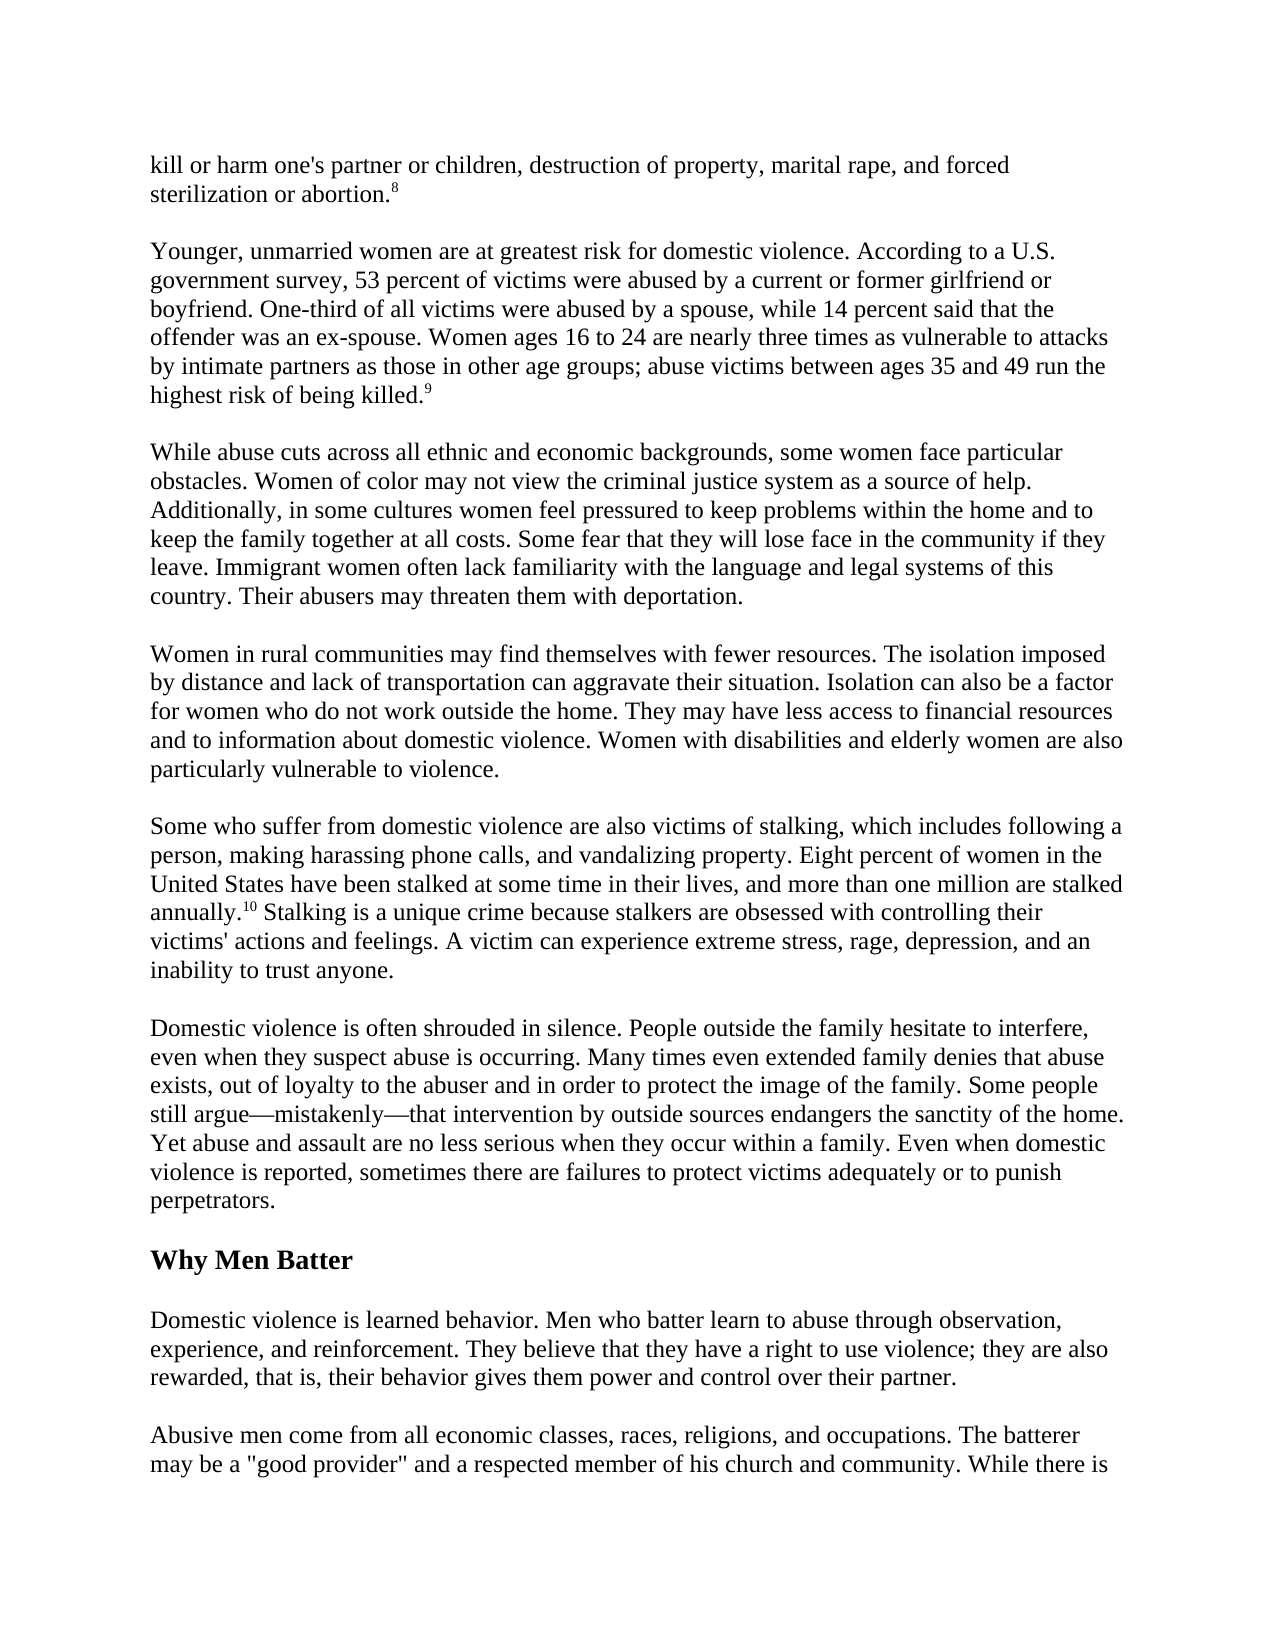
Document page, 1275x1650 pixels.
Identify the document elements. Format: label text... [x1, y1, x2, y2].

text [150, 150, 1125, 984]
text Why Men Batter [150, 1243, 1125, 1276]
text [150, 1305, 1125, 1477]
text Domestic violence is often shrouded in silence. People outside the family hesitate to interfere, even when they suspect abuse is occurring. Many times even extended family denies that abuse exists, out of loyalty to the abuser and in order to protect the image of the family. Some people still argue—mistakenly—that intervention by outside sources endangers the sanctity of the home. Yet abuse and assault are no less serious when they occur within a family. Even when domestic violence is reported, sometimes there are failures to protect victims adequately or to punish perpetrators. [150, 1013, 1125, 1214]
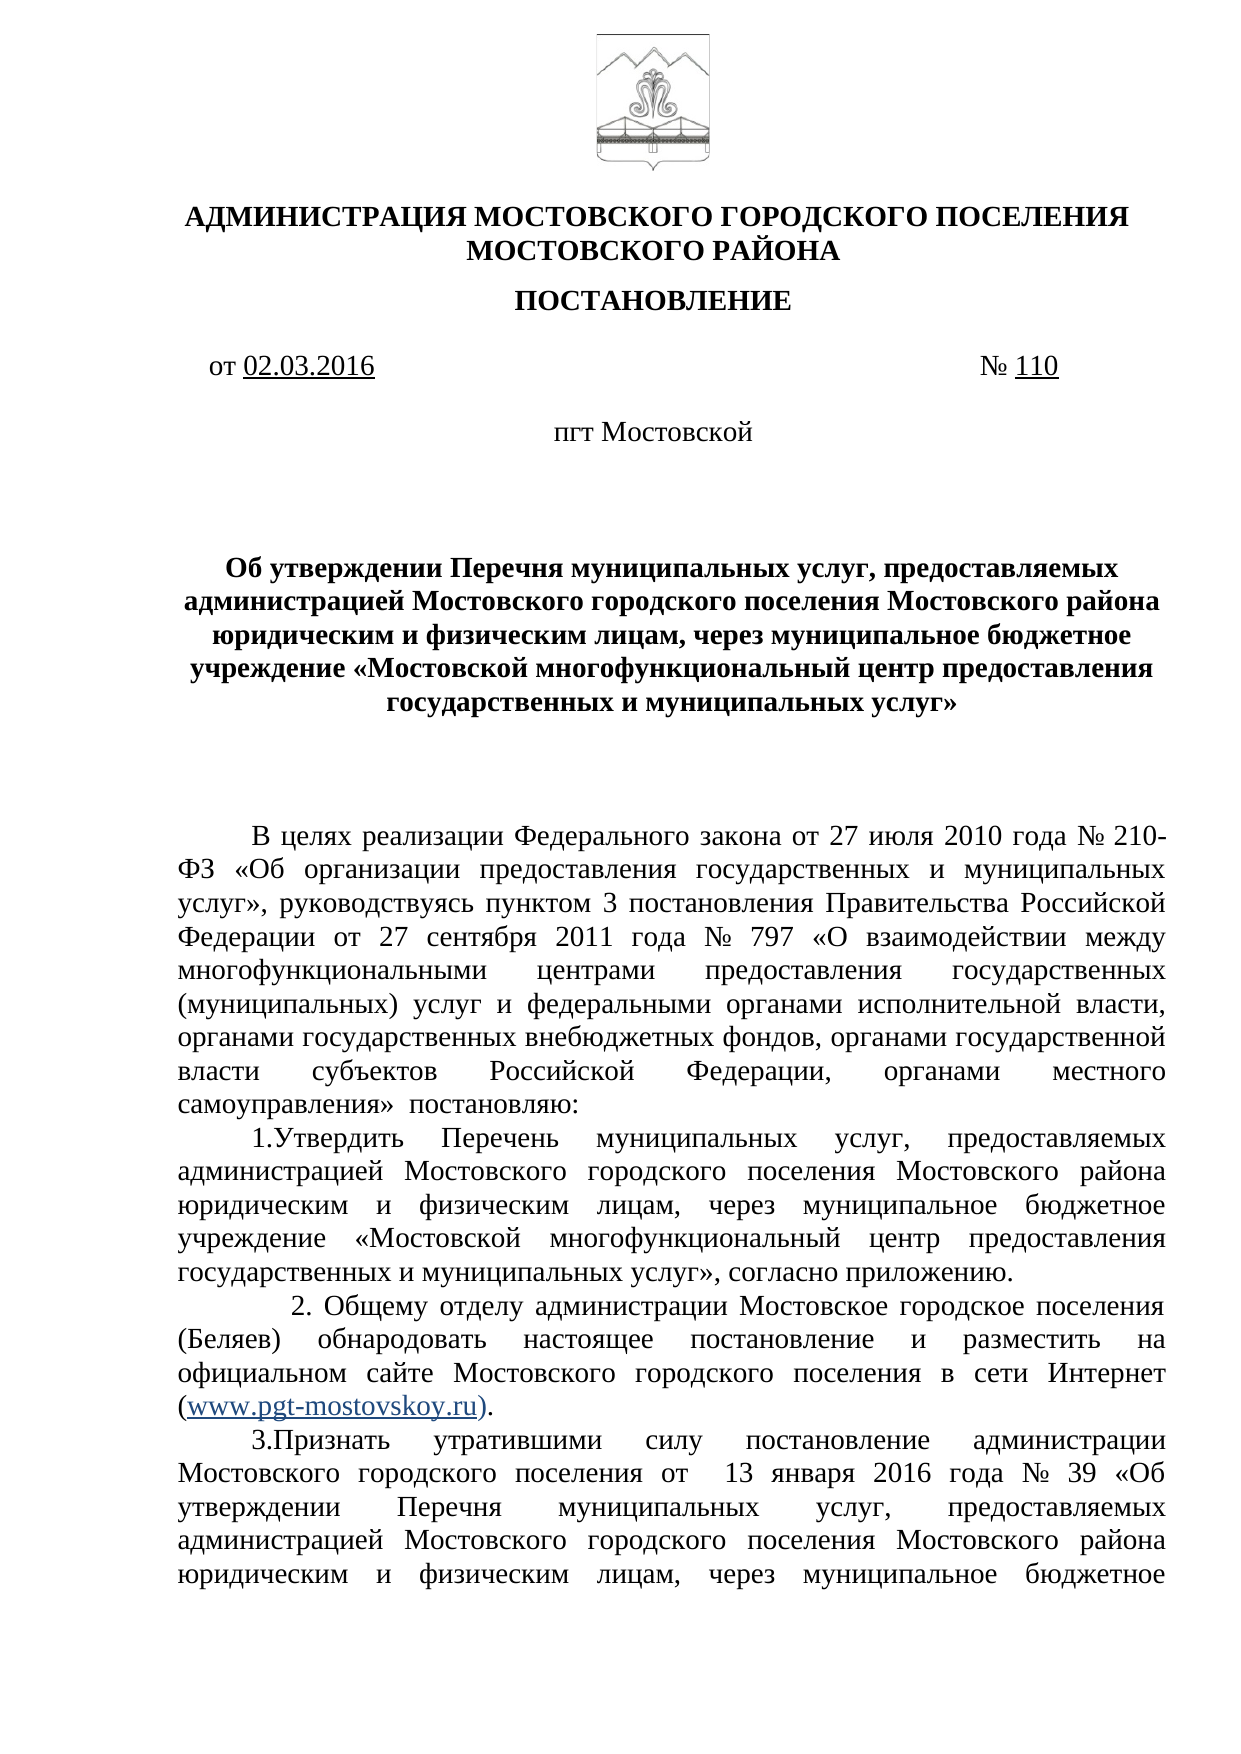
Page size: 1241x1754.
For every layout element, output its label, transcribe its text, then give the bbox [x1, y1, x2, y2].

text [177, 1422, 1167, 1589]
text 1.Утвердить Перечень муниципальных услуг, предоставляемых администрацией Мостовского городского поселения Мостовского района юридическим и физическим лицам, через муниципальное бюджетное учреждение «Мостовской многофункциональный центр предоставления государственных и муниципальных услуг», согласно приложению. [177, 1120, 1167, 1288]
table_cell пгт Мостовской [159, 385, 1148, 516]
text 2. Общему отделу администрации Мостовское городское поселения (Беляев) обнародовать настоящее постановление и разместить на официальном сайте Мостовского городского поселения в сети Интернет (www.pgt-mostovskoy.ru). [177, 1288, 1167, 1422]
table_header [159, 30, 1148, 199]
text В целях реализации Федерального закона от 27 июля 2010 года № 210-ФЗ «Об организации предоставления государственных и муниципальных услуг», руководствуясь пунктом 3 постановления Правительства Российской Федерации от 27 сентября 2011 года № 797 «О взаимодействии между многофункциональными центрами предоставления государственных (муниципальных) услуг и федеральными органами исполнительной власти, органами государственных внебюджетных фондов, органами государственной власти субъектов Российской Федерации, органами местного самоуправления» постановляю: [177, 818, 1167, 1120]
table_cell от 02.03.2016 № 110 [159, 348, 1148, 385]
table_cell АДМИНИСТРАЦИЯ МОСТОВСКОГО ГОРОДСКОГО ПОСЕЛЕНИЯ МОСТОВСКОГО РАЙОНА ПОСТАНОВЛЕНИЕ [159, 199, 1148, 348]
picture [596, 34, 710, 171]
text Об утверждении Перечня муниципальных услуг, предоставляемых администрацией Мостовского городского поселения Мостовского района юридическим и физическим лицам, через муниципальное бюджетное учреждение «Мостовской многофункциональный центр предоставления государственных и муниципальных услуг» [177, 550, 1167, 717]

|---|

WORK REQUEST> Looking above, find the stretch of lines that opens with the one holding "text [150, 150, 1125, 984]" and closes with the one holding "For every layout". Copy it exactly, pictures excluded.

TASK SOLUTION>
text [150, 150, 1125, 984]
text Why Men Batter [150, 1243, 1125, 1276]
text [150, 1305, 1125, 1477]
text Domestic violence is often shrouded in silence. People outside the family hesitate to interfere, even when they suspect abuse is occurring. Many times even extended family denies that abuse exists, out of loyalty to the abuser and in order to protect the image of the family. Some people still argue—mistakenly—that intervention by outside sources endangers the sanctity of the home. Yet abuse and assault are no less serious when they occur within a family. Even when domestic violence is reported, sometimes there are failures to protect victims adequately or to punish perpetrators. [150, 1013, 1125, 1214]
Page size: 1241x1754.
For every layout element, output its label, transcribe its text, then give the bbox [x1, y1, x2, y2].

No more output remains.